Allá por cuando la Expo de Sevilla –«los fastos del 92»: los tiempos del chanchullo y del despilfarro–, eran frecuentes las bromas sobre el gafe de Luis Yáñez, a la sazón presidente de la Comisión Nacional para el V Centenario. Es cierto que no tuvo mucha suerte. Se le incendió un pabellón importante de la Feria –ya no recuerdo cual–, se le hundió la réplica de una de las naos de Colón... Al final, y tras haber fracasado en su intento de acceder a la alcaldía de Sevilla, optó por abandonar la política a sueldo y regresó a la vida civil, cosa que pudo hacer sin problemas porque, a diferencia de muchos otros políticos, contaba con una capacitación profesional estimable (es ginecólogo).
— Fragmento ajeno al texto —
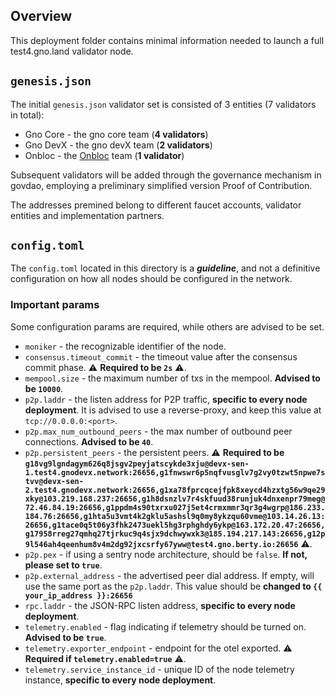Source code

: ## Overview

This deployment folder contains minimal information needed to launch a full test4.gno.land validator node.

## `genesis.json`

The initial `genesis.json` validator set is consisted of 3 entities (7 validators in total):

- Gno Core - the gno core team (**4 validators**)
- Gno DevX - the gno devX team (**2 validators**)
- Onbloc - the [Onbloc](https://onbloc.xyz/) team (**1 validator**)

Subsequent validators will be added through the governance mechanism in govdao, employing a preliminary simplified
version Proof of Contribution.

The addresses premined belong to different faucet accounts, validator entities and implementation partners.

## `config.toml`

The `config.toml` located in this directory is a **_guideline_**, and not a definitive configuration on how
all nodes should be configured in the network.

### Important params

Some configuration params are required, while others are advised to be set.

- `moniker` - the recognizable identifier of the node.
- `consensus.timeout_commit` - the timeout value after the consensus commit phase. ⚠️ **Required to be `2s`** ⚠️.
- `mempool.size` - the maximum number of txs in the mempool. **Advised to be `10000`**.
- `p2p.laddr` - the listen address for P2P traffic, **specific to every node deployment**. It is advised to use a
  reverse-proxy, and keep this value at `tcp://0.0.0.0:<port>`.
- `p2p.max_num_outbound_peers` - the max number of outbound peer connections. **Advised to be `40`**.
- `p2p.persistent_peers` - the persistent peers. ⚠️ **Required to be `g18vg9lgndagym626q8jsgv2peyjatscykde3xju@devx-sen-1.test4.gnodevx.network:26656,g1fnwswr6p5nqfvusglv7g2vy0tzwt5npwe7stvv@devx-sen-2.test4.gnodevx.network:26656,g1xa78fprcqcejfpk8xeycd4hzxtg56w9qe29xky@103.219.168.237:26656,g1h8dsnzlv7r4skfuud38runjuk4dnxenpr79meg@72.46.84.19:26656,g1ppdm4s90txrxu027j5et4crmxmmr3qr3g4wgrp@186.233.184.76:26656,g1hta5u3vmt4k2gklu5ashsl9q0my8ykzqu60vme@103.14.26.13:26656,g1tace0q5t06y3fhk2473uekl5hg3rphghdy6ykp@163.172.20.47:26656,g17958rreg27qmhq27tjrkuc9q4sjx9dchwywxk3@185.194.217.143:26656,g12p9l546ah4qeenhum8v4m2dg92jxcsrfy67yww@test4.gno.berty.io:26656`** ⚠️.
- `p2p.pex` - if using a sentry node architecture, should be `false`. **If not, please set to `true`**.
- `p2p.external_address` - the advertised peer dial address. If empty, will use the same port as the `p2p.laddr`. This
  value should be **changed to `{{ your_ip_address }}:26656`**
- `rpc.laddr` - the JSON-RPC listen address, **specific to every node deployment**.
- `telemetry.enabled` - flag indicating if telemetry should be turned on. **Advised to be `true`**.
- `telemetry.exporter_endpoint` - endpoint for the otel exported. ⚠️ **Required if `telemetry.enabled=true`** ⚠️.
- `telemetry.service_instance_id` - unique ID of the node telemetry instance, **specific to every node deployment**.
En los años de la Transición lo traté algo; no mucho. Es un hombre amable y reposado, de acceso fácil. Incluso en los momentos en los que nuestras posiciones fueron más divergentes, siempre me saludó con deferencia y me habló con respeto. Ya sé que muchos no aprecian demasiado la importancia que concedo a la buena educación, pero tengo mis sólidos motivos. (Quizá en alguna otra ocasión entre en ellos.)
Viene toda esta perorata a cuento de un curioso y sugestivo artículo que Luis Yáñez publicó hace dos o tres semanas en El País (ver artículo) en el que criticaba las dificultades que, según él, están poniendo «los sesentones» del PSOE a la labor de la siguiente generación de dirigentes de su partido, representada en lo fundamental por Rodríguez Zapatero.
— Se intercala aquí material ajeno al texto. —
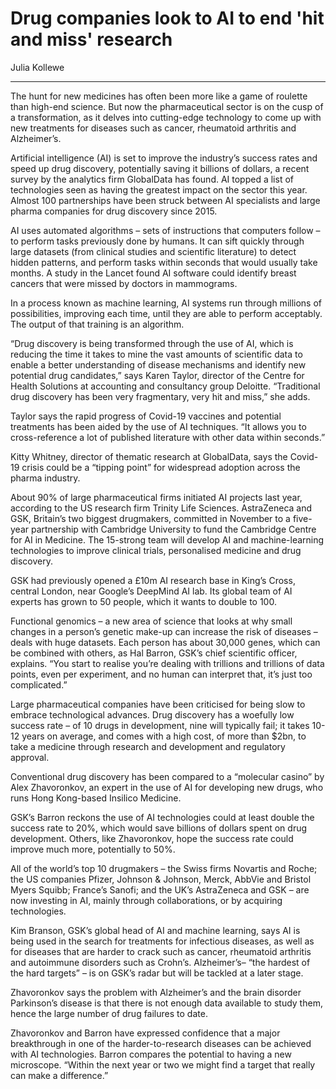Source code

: # Drug companies look to AI to end 'hit and miss' research

Julia Kollewe

---

The hunt for new medicines has often been more like a game of roulette than high-end science. But now the pharmaceutical sector is on the cusp of a transformation, as it delves into cutting-edge technology to come up with new treatments for diseases such as cancer, rheumatoid arthritis and Alzheimer’s.

Artificial intelligence (AI) is set to improve the industry’s success rates and speed up drug discovery, potentially saving it billions of dollars, a recent survey by the analytics firm GlobalData has found. AI topped a list of technologies seen as having the greatest impact on the sector this year. Almost 100 partnerships have been struck between AI specialists and large pharma companies for drug discovery since 2015.

AI uses automated algorithms – sets of instructions that computers follow – to perform tasks previously done by humans. It can sift quickly through large datasets (from clinical studies and scientific literature) to detect hidden patterns, and perform tasks within seconds that would usually take months. A study in the Lancet found AI software could identify breast cancers that were missed by doctors in mammograms.

In a process known as machine learning, AI systems run through millions of possibilities, improving each time, until they are able to perform acceptably. The output of that training is an algorithm.

“Drug discovery is being transformed through the use of AI, which is reducing the time it takes to mine the vast amounts of scientific data to enable a better understanding of disease mechanisms and identify new potential drug candidates,” says Karen Taylor, director of the Centre for Health Solutions at accounting and consultancy group Deloitte. “Traditional drug discovery has been very fragmentary, very hit and miss,” she adds.

Taylor says the rapid progress of Covid-19 vaccines and potential treatments has been aided by the use of AI techniques. “It allows you to cross-reference a lot of published literature with other data within seconds.”

Kitty Whitney, director of thematic research at GlobalData, says the Covid-19 crisis could be a “tipping point” for widespread adoption across the pharma industry.

About 90% of large pharmaceutical firms initiated AI projects last year, according to the US research firm Trinity Life Sciences. AstraZeneca and GSK, Britain’s two biggest drugmakers, committed in November to a five-year partnership with Cambridge University to fund the Cambridge Centre for AI in Medicine. The 15-strong team will develop AI and machine-learning technologies to improve clinical trials, personalised medicine and drug discovery.

GSK had previously opened a £10m AI research base in King’s Cross, central London, near Google’s DeepMind AI lab. Its global team of AI experts has grown to 50 people, which it wants to double to 100.

Functional genomics – a new area of science that looks at why small changes in a person’s genetic make-up can increase the risk of diseases – deals with huge datasets. Each person has about 30,000 genes, which can be combined with others, as Hal Barron, GSK’s chief scientific officer, explains. “You start to realise you’re dealing with trillions and trillions of data points, even per experiment, and no human can interpret that, it’s just too complicated.”

Large pharmaceutical companies have been criticised for being slow to embrace technological advances. Drug discovery has a woefully low success rate – of 10 drugs in development, nine will typically fail; it takes 10-12 years on average, and comes with a high cost, of more than $2bn, to take a medicine through research and development and regulatory approval.

Conventional drug discovery has been compared to a “molecular casino” by Alex Zhavoronkov, an expert in the use of AI for developing new drugs, who runs Hong Kong-based Insilico Medicine.

GSK’s Barron reckons the use of AI technologies could at least double the success rate to 20%, which would save billions of dollars spent on drug development. Others, like Zhavoronkov, hope the success rate could improve much more, potentially to 50%.

All of the world’s top 10 drugmakers – the Swiss firms Novartis and Roche; the US companies Pfizer, Johnson & Johnson, Merck, AbbVie and Bristol Myers Squibb; France’s Sanofi; and the UK’s AstraZeneca and GSK – are now investing in AI, mainly through collaborations, or by acquiring technologies.

Kim Branson, GSK’s global head of AI and machine learning, says AI is being used in the search for treatments for infectious diseases, as well as for diseases that are harder to crack such as cancer, rheumatoid arthritis and autoimmune disorders such as Crohn’s. Alzheimer’s– “the hardest of the hard targets” – is on GSK’s radar but will be tackled at a later stage.

Zhavoronkov says the problem with Alzheimer’s and the brain disorder Parkinson’s disease is that there is not enough data available to study them, hence the large number of drug failures to date.

Zhavoronkov and Barron have expressed confidence that a major breakthrough in one of the harder-to-research diseases can be achieved with AI technologies. Barron compares the potential to having a new microscope. “Within the next year or two we might find a target that really can make a difference.”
Para entender ese artículo hay que tener en cuenta los apuntes biográficos que he anotado más arriba. Hay que contar con que Yáñez fue un miembro destacado de la vieja guardia sevillana del PSOE (fue nombrado secretario de Relaciones Internacionales en el Congreso de Suresnes) y con que dejó la política profesional en 1992, lo que le permite, a la vez, saber bien de qué habla y no tener ningún problema para decir lo que le parece.
Educado como es, Yáñez no señala con el dedo. Pero es obvio que, si bien lo que dice es aplicable al conjunto de aquella generación de socialistas, se está refiriendo muy en especial a la pareja que tuvo en ella un papel más destacado: Felipe González y Alfonso Guerra.
Poca gente sabe hasta qué punto González y Guerra, cada uno definitivamente por su cuenta, están boicoteando las iniciativas políticas de Rodríguez Zapatero.
¿Divergencias ideológicas? En el caso de Guerra, incluso viscerales. Guerra es un jacobino a la española: toma del jacobinismo su feroz centralismo, no su intransigencia hacia la derecha, que en él siempre ha sido más verbal que otra cosa. Ayer mismo lo demostró en la entrevista que concedió a Iñaki Gabilondo en Cuatro.
La ideología –por lo menos la consciente– tiene menos que ver tratándose de González. Lo que éste no tolera de Rodríguez Zapatero, según me cuentan algunos que están siguiendo de cerca las maniobras del ex presidente, es la posibilidad de que su sucesor pueda salir victorioso de las grandes batallas que él perdió.
Se habla mucho de la incapacidad de Aznar para cumplir su promesa y retirarse de una puñetera vez del escenario, pero apenas se dice nada de los movimientos subterráneos de González.
No sé a quién teme más Zapatero. Probablemente a González.